Ma la Fase 4 è forse la più toccante. Uno dopo l’altro, gli orchestrali depongono lentamente i loro strumenti e abbandonano il golfo mistico, seguiti dai coristi. Nakagata rimane solo, assorto nella risonanza della continua, inesorabile nota dell’organo, e di un timpano che percuote ritmicamente una medesima nota, come il battito di un cuore che pulsa, a significare la vita che continua, più forte di ogni cosa. È il “tema del Lockdown”. Dopo circa mezz’ora di battiti, ora più lenti, ora più veloci, ora tragicamente sospesi, orchestrali e coristi riprendono lentamente il loro posto. Purtroppo alcuni di loro non hanno potuto rientrare perché, sottoposti al tampone durante l’attesa, sono risultati positivi. Il compositore, già provato dalla fatica, ha debolmente protestato.
Pur con l’orchestra e il coro ridotti della metà, la Sinfonia ha toccato nella Fase 5 il suo apogeo. Tutti, voci e strumenti (solo la sirena tacet) sono esplosi in un inno gioioso, pieno di speranza e di luce (“Inno al vaccino”). I ballerini, nudi come innocenti bambini, dipinti di bianco, danzano in girotondi festosi, si lanciano palloncini variopinti. Come non pensare all’Inno alla gioia di Beethoven? Molti già hanno proposto di chiamare questo brano “Vaccinno” e di renderlo l’inno ufficiale delle Nazioni Unite. Il testo, nella traduzione italiana, dice:
Prendete il vaccino,
il vaccino fa bene,
il vaccino conviene,
a tutte le età.
Prendete il vaccì,
Prendete il vaccì.
Prendete il vaccino! (urlato da tutti, cantanti e strumentisti)
Prendete il vaccino,
Prodotto nostrano,
Rimedio sovrano,
Per tutte le età.
Prendete il vaccì,
Prendete il vaccì.
Prendete il vaccino!
Spenta l’ultima nota, dopo sette ore indimenticabili, il pubblico è esploso in un applauso liberatorio e grato. Da ogni parte piovevano richieste di bis. Un vero tripudio, anche se nella grande Sala, a causa di vari colpi di tosse durante l’esecuzione, eravamo rimasti solo in sei, senza contare i mille e ottocento manichini.

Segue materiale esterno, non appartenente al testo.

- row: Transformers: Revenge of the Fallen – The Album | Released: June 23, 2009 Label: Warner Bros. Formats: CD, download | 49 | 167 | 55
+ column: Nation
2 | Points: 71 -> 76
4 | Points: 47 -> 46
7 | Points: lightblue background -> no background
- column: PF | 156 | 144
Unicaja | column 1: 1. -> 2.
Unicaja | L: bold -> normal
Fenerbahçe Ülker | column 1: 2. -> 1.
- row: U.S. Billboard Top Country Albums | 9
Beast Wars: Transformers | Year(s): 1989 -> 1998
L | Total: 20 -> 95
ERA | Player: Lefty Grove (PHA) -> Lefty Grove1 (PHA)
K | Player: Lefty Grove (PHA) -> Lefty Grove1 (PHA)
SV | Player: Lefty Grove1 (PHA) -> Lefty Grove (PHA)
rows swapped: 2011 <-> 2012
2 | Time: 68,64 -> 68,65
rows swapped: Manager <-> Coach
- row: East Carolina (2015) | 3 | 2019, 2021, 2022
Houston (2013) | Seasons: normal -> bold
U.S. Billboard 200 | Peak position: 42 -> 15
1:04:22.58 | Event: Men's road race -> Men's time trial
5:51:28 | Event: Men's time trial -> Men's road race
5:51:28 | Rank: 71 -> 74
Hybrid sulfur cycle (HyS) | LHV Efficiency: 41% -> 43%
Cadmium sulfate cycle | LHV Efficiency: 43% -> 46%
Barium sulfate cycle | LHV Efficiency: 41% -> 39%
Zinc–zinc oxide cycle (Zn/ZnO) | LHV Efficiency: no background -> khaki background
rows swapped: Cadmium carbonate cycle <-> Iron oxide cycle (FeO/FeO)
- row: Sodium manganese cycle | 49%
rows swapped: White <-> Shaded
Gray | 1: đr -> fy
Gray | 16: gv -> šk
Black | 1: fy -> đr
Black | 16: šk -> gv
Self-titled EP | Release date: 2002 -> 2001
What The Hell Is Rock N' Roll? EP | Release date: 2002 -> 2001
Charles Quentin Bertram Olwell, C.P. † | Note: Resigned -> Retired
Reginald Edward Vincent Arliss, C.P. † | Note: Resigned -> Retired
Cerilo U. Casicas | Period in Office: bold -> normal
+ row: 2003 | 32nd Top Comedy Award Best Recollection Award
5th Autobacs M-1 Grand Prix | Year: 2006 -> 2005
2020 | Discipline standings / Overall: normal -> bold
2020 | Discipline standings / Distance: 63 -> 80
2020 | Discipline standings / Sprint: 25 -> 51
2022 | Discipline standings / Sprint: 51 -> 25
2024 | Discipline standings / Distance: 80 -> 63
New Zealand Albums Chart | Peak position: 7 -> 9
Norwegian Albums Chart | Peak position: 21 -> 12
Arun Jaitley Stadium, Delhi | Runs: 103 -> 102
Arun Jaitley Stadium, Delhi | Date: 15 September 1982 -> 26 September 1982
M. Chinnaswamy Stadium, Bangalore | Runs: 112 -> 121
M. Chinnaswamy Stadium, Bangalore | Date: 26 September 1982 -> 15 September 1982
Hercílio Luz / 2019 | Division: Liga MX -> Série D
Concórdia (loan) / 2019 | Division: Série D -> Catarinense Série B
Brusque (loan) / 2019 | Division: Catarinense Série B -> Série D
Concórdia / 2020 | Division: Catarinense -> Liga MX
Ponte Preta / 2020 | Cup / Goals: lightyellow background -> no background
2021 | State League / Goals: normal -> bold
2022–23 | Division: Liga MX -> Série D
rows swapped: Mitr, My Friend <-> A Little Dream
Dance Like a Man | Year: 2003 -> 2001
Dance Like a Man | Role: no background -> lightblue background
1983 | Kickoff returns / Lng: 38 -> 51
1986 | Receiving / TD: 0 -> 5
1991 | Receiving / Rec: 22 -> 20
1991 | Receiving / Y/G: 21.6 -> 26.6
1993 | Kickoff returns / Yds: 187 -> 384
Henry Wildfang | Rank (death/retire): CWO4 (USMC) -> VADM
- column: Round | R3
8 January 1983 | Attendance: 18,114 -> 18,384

Nakagata, visibilmente commosso, ha concesso il bis dell’inno finale. Grandi applausi anche per Tsunamoto che, uscito alla ribalta, ha romanticamente sfiorato col gomito il gomito del compositore. Il coreografo, con gesto molto umano, ha estratto di tasca il fazzoletto per asciugarsi le lacrime e, forse sopraffatto dall’emozione, si è soffiato il naso. Questo ha comportato l’intervento immediato del personale sanitario, che lo ha trascinato via nonostante le accorate rimostranze del Maestro Nakagata.
Prima di spegnere le luci qualcuno si è accorto che la nota dell’organo risuonava ancora. L’organista, vittima di una paresi, si spera temporanea, non riusciva più a staccare il piede dalla pedaliera. È stato sollevato di peso, con l’arto bloccato a 90 gradi, e trasportato fuori dal personale sanitario tra gli applausi del pubblico, come un eroe.